Food continues to be a huge and profitable business for Britain’s delivered wholesalers and cash ‘n’ carries. The convenience sector is very different to 20 years ago, but the fittest independents are not only surviving, they are thriving.
On average some four fifths of UK grocery sales go through the major supermarkets. Even so, that still leaves one fifth of the cake for the independent sector, which relies on the wholesalers for its supplies, and in many grocery markets the proportion is considerably higher.
Bagged snacks are one such market, with almost half the volume going through the impulse sector, of which a large proportion are independents. And if you break out single packs the figure is much higher.
In addition there are many ethnic food and drink products that you rarely find in supermarkets. Traditionally these see most of their consumer purchases in the independent sector in stores serving the local ethnic community, supplied by specialist wholesalers or cash ‘n’ carries with their roots in the community.
Next, there’s the speciality and fine food sector, made up of hundreds of little companies.

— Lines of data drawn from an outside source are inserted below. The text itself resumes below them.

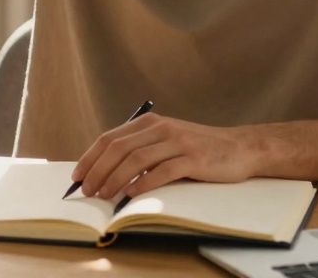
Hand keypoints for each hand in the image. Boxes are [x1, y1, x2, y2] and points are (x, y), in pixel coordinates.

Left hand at [70, 113, 258, 200]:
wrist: (239, 148)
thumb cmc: (198, 148)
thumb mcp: (166, 141)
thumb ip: (140, 148)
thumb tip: (104, 171)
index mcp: (150, 122)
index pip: (110, 138)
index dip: (90, 157)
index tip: (77, 176)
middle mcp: (162, 128)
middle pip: (119, 148)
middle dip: (98, 170)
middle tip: (87, 190)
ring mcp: (178, 142)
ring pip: (137, 159)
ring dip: (116, 178)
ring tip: (104, 194)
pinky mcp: (193, 158)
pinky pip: (163, 171)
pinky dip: (144, 183)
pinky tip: (131, 194)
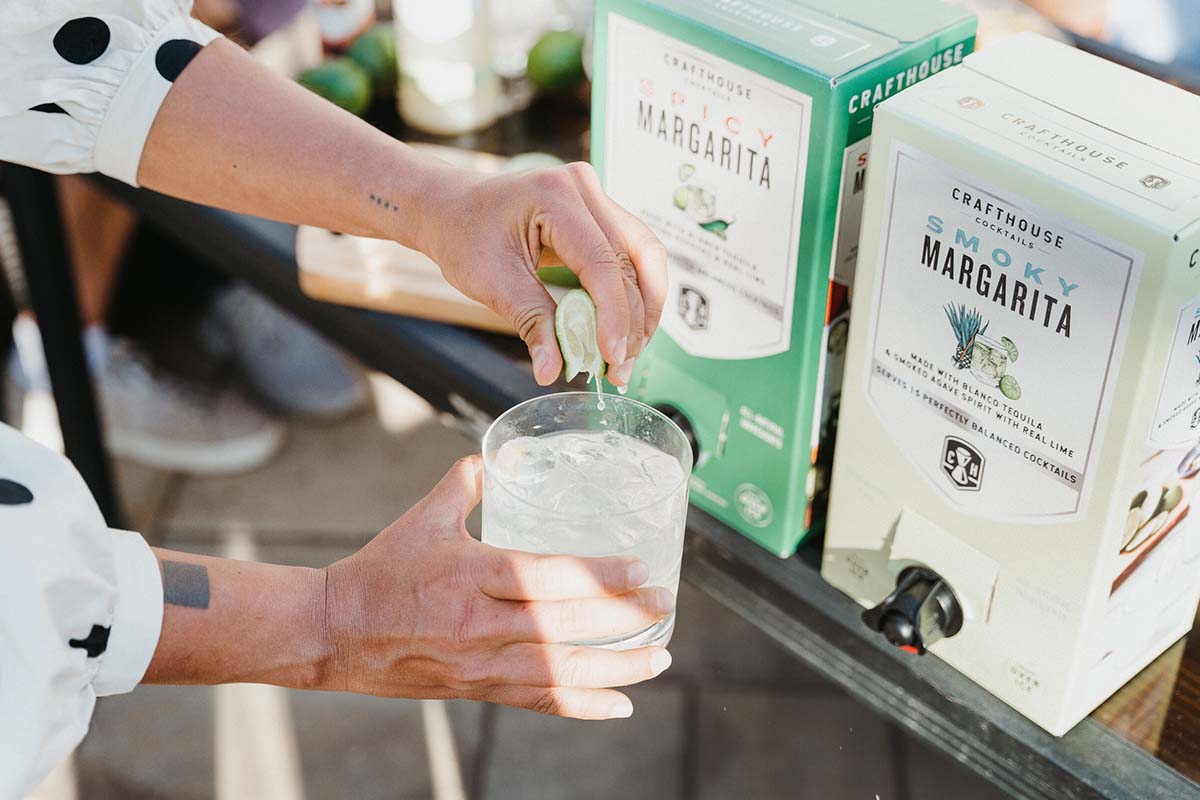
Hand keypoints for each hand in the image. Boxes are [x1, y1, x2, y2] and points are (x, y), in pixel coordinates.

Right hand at [322, 456, 674, 718]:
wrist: (335, 631)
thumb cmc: (382, 570)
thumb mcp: (423, 518)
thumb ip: (464, 484)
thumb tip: (492, 456)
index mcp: (470, 573)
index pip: (548, 576)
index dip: (599, 576)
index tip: (641, 569)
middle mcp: (480, 623)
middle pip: (565, 626)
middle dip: (624, 619)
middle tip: (664, 606)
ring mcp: (480, 662)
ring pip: (561, 670)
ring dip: (617, 668)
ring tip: (659, 658)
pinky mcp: (477, 688)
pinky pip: (538, 700)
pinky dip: (582, 704)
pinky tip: (620, 705)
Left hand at [420, 162, 667, 386]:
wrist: (448, 208)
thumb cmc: (463, 235)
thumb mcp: (492, 282)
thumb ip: (531, 323)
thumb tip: (552, 369)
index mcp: (555, 196)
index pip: (602, 261)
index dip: (613, 314)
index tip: (612, 356)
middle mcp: (584, 188)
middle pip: (633, 258)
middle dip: (633, 320)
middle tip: (621, 367)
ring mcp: (595, 197)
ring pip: (645, 256)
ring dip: (643, 308)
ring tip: (628, 353)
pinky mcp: (599, 214)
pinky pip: (631, 255)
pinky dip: (632, 294)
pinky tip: (625, 329)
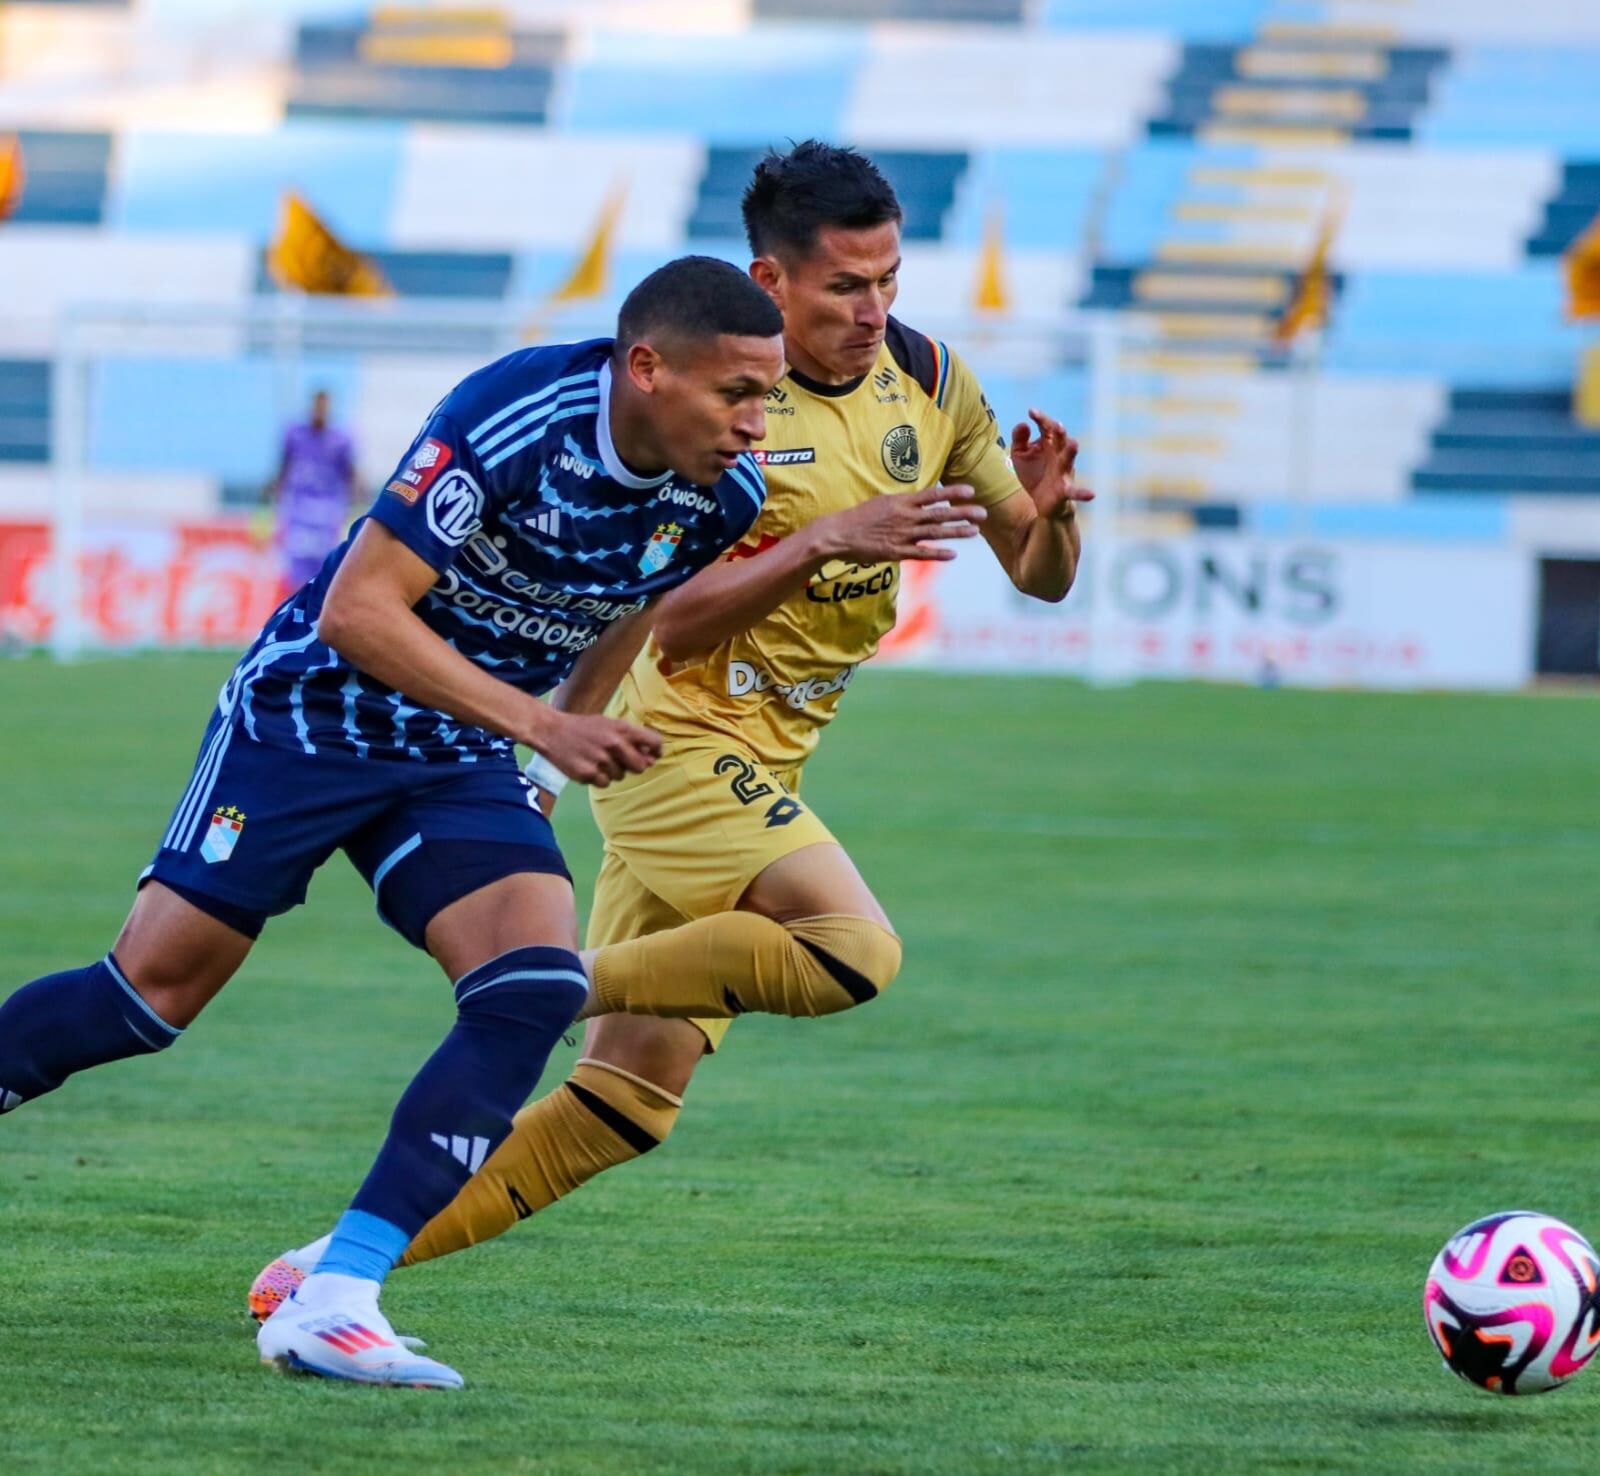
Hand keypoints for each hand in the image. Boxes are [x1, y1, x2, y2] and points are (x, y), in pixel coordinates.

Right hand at [534, 712, 662, 787]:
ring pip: (621, 776)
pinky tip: (588, 766)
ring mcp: (601, 760)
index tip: (653, 755)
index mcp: (622, 728)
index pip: (655, 742)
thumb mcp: (608, 724)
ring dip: (613, 771)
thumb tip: (652, 759)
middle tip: (620, 760)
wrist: (551, 731)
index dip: (657, 751)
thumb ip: (631, 739)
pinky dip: (599, 778)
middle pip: (641, 767)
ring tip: (597, 759)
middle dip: (634, 766)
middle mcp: (614, 744)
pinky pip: (605, 783)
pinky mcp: (588, 773)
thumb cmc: (584, 728)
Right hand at [819, 485, 985, 564]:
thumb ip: (903, 503)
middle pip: (939, 514)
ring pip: (934, 533)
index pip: (932, 495)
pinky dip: (937, 553)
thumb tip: (920, 501)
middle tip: (983, 512)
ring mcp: (901, 535)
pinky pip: (921, 553)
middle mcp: (905, 517)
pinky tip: (953, 555)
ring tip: (975, 531)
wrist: (838, 533)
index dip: (953, 492)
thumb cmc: (860, 517)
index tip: (971, 490)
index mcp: (901, 502)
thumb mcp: (882, 502)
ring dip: (956, 532)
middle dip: (963, 513)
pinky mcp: (895, 552)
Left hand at [1011, 410, 1094, 521]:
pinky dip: (1083, 493)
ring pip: (1068, 460)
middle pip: (1061, 441)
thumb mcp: (1020, 455)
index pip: (1047, 428)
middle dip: (1060, 432)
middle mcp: (1059, 455)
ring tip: (1073, 443)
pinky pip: (1075, 492)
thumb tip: (1023, 423)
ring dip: (1070, 452)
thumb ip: (1019, 439)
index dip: (1041, 419)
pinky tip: (1091, 495)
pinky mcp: (1065, 490)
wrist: (1042, 502)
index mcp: (1049, 444)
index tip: (1032, 411)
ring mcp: (1064, 472)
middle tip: (1057, 425)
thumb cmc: (1034, 473)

Many of these are keen to keep their products well away from the supermarkets and favour independent grocers, even though the more enlightened multiples are doing their best to be seen to be caring and nurturing.
Another factor is the recession, which has curiously enough been good news for the independent sector. Local retailers are capturing more purchases from shoppers who used to favour the nearby supermarkets but are being more careful now about how they spend their money.
The population still in work are working harder than ever, to keep their jobs. This means longer hours and last minute shopping for that evening. Not everyone has a supermarket-owned convenience store on their doorstep.
And then there are the small but significant group of ‘anti-corporate’ consumers who protest against the might of the supermarkets by shopping locally. It’s all good news for the independent sector and the wholesalers who provide the primary link between convenience stores and product suppliers.
The Competition Commission’s 2008 report quoted the ACS and the FWD saying that as the number of convenience stores served by grocery wholesalers declines, the average costs of supplying these stores will rise. A tipping point might come where the closure of a certain number of convenience stores means the grocery wholesale sector is no longer economically viable. But that won’t happen any time soon.